On January 2, 2013, the plaintiffs filed suit, alleging due process and equal protection violations under 42 U.S.C. § 1983 and a claim under Minnesota Statutes § 128C.03. On that same day, the plaintiffs moved for a preliminary injunction.
 
In considering the motion, the court took into account the following factors:
 
“(1) the likelihood of the movant’s ultimate success on the merits, (2) the threat of irreparable harm to the movant in the absence of relief, (3) the balance between the harm alleged and the harm that the relief may cause the non-moving party and (4) the public interest. Dataphase Sys., Inc. v.
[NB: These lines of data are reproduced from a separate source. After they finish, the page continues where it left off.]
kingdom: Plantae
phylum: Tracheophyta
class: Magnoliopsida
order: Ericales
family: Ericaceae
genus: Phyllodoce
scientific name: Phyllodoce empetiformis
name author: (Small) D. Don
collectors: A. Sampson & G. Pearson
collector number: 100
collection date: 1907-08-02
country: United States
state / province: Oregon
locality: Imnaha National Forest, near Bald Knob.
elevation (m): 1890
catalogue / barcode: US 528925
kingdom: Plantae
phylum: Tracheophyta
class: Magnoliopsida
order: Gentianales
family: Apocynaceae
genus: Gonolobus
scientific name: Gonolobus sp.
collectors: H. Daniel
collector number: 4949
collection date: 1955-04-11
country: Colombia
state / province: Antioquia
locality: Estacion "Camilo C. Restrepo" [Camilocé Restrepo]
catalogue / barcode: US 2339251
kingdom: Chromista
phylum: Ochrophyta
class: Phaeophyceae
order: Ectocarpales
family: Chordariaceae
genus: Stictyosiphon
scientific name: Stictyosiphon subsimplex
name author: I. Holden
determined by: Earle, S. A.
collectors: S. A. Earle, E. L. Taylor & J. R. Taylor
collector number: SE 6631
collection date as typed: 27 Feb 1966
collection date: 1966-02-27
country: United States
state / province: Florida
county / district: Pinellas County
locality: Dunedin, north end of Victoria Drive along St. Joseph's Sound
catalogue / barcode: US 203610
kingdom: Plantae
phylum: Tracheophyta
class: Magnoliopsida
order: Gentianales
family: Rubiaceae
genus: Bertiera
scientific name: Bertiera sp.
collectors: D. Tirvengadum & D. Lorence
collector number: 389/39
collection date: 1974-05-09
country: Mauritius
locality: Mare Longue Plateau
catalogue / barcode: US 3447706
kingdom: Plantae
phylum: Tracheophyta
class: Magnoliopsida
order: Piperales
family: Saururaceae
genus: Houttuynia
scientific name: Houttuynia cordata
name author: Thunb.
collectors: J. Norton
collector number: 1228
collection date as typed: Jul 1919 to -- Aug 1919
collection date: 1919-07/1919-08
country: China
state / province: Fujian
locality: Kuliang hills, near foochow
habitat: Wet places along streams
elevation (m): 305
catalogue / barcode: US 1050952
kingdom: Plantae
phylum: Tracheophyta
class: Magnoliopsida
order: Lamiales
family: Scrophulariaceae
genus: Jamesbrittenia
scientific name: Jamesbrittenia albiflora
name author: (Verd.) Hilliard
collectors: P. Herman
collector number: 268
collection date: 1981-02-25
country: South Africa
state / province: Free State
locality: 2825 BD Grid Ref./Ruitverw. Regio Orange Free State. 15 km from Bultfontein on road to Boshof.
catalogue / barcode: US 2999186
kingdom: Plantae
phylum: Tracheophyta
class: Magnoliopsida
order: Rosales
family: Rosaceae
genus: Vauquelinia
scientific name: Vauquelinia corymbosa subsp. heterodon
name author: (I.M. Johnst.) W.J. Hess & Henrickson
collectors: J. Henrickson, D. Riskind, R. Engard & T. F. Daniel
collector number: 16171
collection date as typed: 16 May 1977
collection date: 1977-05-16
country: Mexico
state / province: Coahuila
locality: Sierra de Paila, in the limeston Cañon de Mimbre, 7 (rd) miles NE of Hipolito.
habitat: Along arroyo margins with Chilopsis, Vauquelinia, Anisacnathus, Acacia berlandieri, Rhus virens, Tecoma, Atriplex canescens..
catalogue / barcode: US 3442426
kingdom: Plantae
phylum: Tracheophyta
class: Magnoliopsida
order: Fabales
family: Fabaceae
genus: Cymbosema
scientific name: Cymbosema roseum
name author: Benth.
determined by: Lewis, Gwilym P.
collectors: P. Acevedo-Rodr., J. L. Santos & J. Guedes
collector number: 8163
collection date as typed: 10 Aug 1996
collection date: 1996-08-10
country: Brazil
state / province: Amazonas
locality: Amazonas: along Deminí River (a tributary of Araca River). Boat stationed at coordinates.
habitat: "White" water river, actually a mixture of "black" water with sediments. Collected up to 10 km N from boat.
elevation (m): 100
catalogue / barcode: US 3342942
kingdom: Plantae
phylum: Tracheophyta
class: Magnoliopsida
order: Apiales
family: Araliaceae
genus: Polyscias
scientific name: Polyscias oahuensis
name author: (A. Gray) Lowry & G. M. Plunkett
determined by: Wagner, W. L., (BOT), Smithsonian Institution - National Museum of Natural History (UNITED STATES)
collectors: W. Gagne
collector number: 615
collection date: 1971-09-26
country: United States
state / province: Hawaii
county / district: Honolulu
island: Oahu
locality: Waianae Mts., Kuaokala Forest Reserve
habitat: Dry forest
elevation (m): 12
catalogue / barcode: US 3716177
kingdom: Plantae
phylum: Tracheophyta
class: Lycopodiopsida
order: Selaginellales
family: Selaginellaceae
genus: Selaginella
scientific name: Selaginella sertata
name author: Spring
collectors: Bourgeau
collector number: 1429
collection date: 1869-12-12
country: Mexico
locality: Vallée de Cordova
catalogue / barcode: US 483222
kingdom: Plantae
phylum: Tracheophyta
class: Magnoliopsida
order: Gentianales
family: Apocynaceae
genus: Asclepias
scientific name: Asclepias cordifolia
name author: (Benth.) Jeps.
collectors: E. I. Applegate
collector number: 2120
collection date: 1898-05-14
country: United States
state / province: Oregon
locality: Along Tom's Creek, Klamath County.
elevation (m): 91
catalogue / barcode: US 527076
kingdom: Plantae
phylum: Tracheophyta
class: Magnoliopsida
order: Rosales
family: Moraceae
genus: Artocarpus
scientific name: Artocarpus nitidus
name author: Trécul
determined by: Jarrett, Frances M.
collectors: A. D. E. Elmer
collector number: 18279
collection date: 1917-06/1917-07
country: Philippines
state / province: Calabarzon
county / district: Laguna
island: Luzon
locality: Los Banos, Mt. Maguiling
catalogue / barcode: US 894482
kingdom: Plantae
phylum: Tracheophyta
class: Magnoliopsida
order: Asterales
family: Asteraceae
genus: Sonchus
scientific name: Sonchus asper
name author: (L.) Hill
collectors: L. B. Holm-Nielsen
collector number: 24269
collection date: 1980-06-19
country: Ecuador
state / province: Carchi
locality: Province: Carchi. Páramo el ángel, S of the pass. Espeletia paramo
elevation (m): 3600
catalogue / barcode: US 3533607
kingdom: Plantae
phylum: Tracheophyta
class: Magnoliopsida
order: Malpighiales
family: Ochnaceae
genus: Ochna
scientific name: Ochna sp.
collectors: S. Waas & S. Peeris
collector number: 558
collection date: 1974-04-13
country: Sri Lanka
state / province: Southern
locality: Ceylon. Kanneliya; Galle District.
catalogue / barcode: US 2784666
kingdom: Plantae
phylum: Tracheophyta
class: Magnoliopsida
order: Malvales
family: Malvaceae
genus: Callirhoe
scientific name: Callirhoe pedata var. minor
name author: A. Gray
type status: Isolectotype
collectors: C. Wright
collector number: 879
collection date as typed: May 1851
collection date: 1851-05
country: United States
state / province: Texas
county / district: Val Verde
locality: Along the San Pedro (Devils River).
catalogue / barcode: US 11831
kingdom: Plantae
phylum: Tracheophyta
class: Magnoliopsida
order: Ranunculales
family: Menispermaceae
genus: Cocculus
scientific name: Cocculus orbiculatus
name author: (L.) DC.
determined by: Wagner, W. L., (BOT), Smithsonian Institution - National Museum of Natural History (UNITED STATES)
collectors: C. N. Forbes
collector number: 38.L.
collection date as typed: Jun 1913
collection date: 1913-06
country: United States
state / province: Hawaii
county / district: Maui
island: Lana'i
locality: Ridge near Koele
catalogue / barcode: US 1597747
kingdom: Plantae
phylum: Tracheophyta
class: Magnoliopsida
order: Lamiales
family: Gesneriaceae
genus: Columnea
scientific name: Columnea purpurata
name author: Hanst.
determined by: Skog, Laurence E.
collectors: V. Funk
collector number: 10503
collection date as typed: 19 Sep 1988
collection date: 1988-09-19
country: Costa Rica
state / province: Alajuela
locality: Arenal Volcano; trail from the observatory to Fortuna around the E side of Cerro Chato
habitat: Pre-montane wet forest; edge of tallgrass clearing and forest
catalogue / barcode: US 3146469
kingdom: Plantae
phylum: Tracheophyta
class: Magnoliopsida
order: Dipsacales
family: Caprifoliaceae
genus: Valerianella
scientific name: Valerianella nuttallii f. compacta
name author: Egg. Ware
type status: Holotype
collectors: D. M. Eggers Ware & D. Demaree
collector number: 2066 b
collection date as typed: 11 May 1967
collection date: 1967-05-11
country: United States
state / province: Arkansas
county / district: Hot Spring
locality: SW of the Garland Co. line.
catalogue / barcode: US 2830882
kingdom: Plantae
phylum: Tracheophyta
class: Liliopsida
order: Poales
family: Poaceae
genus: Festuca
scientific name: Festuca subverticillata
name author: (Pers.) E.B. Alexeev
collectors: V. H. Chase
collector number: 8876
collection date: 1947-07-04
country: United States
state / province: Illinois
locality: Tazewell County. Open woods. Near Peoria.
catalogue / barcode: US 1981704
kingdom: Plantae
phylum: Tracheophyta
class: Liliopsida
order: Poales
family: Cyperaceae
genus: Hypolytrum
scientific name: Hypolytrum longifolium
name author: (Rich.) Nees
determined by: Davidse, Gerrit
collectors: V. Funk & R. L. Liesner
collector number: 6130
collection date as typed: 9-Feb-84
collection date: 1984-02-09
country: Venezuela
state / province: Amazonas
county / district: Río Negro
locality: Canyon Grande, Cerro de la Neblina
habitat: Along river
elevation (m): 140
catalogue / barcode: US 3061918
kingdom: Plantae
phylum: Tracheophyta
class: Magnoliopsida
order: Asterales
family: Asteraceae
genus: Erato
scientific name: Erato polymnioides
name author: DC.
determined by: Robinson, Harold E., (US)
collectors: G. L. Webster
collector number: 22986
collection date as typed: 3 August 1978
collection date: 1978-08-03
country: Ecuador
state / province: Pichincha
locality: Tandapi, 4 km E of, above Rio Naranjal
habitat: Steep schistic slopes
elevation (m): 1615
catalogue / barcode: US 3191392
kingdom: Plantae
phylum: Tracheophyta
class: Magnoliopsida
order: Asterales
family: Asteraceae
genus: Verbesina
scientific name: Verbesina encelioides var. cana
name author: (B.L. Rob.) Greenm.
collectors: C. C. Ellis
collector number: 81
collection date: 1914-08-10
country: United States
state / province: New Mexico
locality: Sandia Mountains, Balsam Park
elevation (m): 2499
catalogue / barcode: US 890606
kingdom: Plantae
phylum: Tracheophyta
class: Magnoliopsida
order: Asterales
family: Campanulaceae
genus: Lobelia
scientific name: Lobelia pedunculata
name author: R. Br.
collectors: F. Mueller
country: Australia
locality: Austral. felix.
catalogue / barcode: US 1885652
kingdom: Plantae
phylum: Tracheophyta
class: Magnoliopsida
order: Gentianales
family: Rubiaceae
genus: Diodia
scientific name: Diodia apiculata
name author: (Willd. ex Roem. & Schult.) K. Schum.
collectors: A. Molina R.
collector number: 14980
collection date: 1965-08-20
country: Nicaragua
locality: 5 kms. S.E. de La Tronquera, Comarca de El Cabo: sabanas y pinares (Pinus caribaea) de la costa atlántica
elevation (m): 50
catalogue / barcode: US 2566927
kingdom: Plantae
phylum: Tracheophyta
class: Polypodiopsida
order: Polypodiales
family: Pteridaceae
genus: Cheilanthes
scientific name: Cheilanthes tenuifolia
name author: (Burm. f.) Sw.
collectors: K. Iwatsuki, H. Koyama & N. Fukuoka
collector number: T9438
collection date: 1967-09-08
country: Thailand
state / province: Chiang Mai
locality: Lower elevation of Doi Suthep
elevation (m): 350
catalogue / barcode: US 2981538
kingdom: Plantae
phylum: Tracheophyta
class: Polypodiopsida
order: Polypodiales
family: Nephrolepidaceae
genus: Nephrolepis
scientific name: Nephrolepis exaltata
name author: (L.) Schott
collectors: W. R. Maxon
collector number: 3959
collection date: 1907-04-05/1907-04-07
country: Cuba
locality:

C.L. Sys., Inc., 640 F.2d 109, 114 (8th Cir. 1981) (en banc).”
 
 
Examining the “merits” factor first, the court evaluated the plaintiffs’ argument that “(1) they did not receive the MSHSL eligibility brochure prior to H.R. transferring to HFCHS, (2) the Bylaws are unconstitutionally vague and (3) H.R.’s substantive due process rights were infringed by an arbitrary and capricious appeal process.”
 
First, the court noted that MSHSL “was not required to distribute the eligibility brochure and H.R. had access to the eligibility requirements before his transfer,” meaning that “allegations of a due process violation based on a lack of personal notice are unlikely to succeed on the merits.”
 
Second, the court wrote that H.R. relies on the “including, but not limited to” and “other conditions not covered above” language in Bylaw 300.3A to argue that H.R. should be reinstated because the bylaws are vague. “H.R. could not have had a reasonable expectation of eligibility based on these discretionary, catch-all provisions. As a result, plaintiffs have not demonstrated a likelihood of success based on the allegations of vagueness within the Bylaws.”
 
Third, regarding “substantive due process rights” claim, the court wrote that “while the plaintiffs may disagree with the appeal decision, it was not irrational. The MSHSL and the independent hearing officer both considered — and ultimately denied — H.R.’s argument that an exception to the transfer rule applied.”
 
The court summarized that the plaintiffs “have not shown a likelihood of success on any facet of their due process claim. Therefore, this Dataphase factor weighs against injunctive relief.”
 
As for the irreparable harm claim, the court noted that the plaintiffs have “demonstrated” such a “possibility.” Thus, that “Dataphase factor weighs in favor of injunctive relief.”
 
Turning to the balance of harms, the court wrote that while the “plaintiffs have demonstrated the possibility of irreparable harm, (t)his harm is balanced by the defendants’ interests in the uniform application of eligibility rules and the need to enforce the Bylaws. In balancing the harms, the court also notes that H.R. is still eligible to practice with the team and participate in junior-varsity competition. Therefore, the court concludes that the balance of harms does not strongly favor either party, and that this Dataphase factor is neutral.”
 
Addressing the plaintiffs’ final argument that “the public interest weighs in favor of protecting the deprivation of constitutional rights,” the court restated the fact that the plaintiffs have not established a substantial likelihood of success on the merits of their constitutional claim.” Moreover, the public is served by the uniform and predictable application of the MSHSL’s eligibility requirements. Therefore, this Dataphase factor weighs against entry of injunctive relief. Accordingly, based upon a balancing of the Dataphase factors, a preliminary injunction is not warranted.”
 
H.R., a minor child, by and through his Parents and Natural Guardians S.R. and C.R., v. The Minnesota State High School League and Craig Perry; D. Minn.; Civil No. 13-16(DSD/JJK), 2013 U.S. Dist. LEXIS 5215; 1/14/13
 
Attorneys of Record: (for plaintiffs) Matthew Berner, Esq. and Droel PLLC, Bloomington, MN. (for defendants) Kevin M. Beck, Esq. and Kelly & Lemmons, PA, St. Paul, MN.